**To-do item**
Revise the listing below so that every "values" becomes "readings", change nothing else, and leave the pictures out of your answer.

**Information supplied**
********

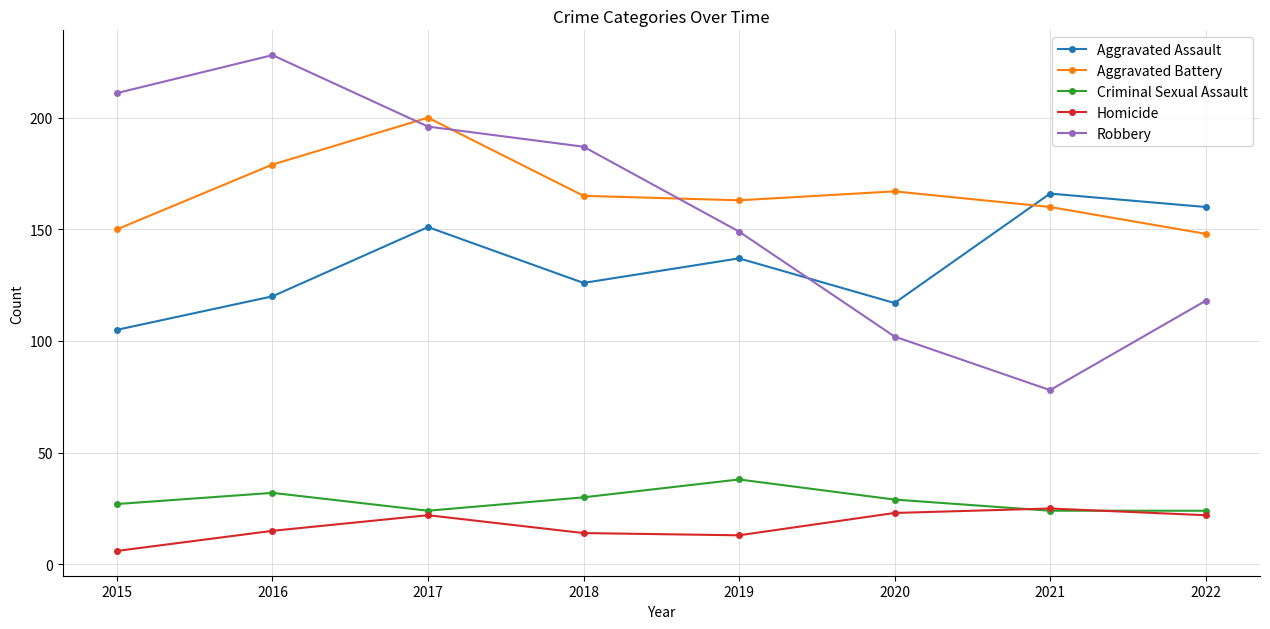

What is the difference between the highest and lowest values at 2016?

213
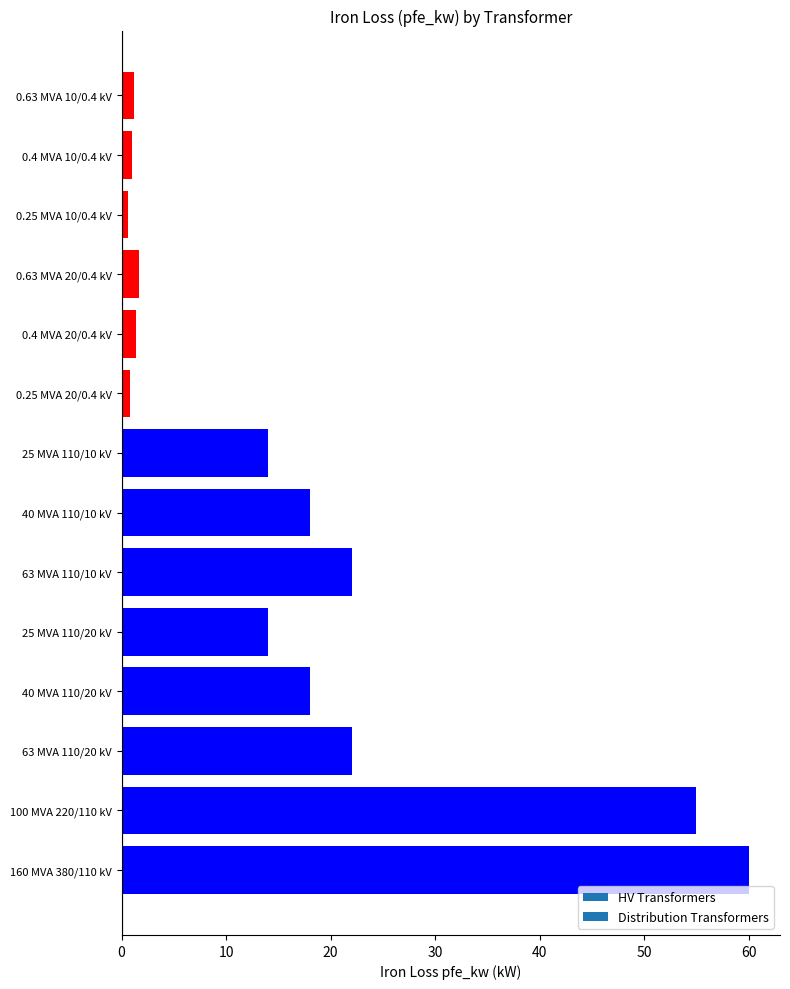

True or false: the data shows 80.2 at 100 MVA 220/110 kV.

False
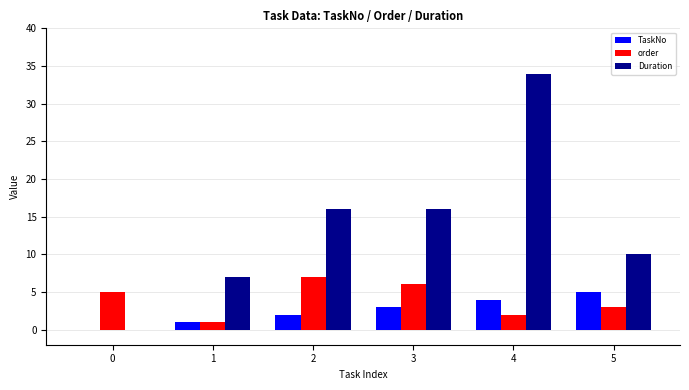

Between 1 and 4, which series saw the biggest shift?

Duration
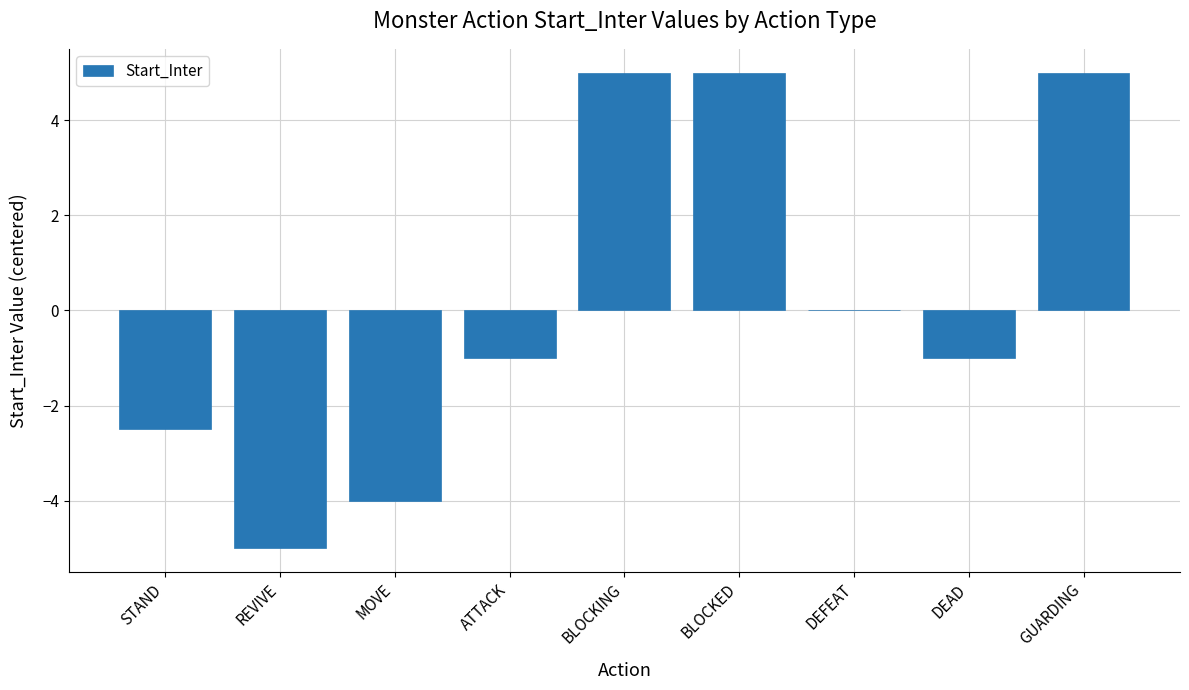

How many values exceed -1?

4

********

**Solution to this exercise**
What is the difference between the highest and lowest readings at 2016?

213

True or false: the data shows 80.2 at 100 MVA 220/110 kV.

False

Between 1 and 4, which series saw the biggest shift?

Duration

How many readings exceed -1?

4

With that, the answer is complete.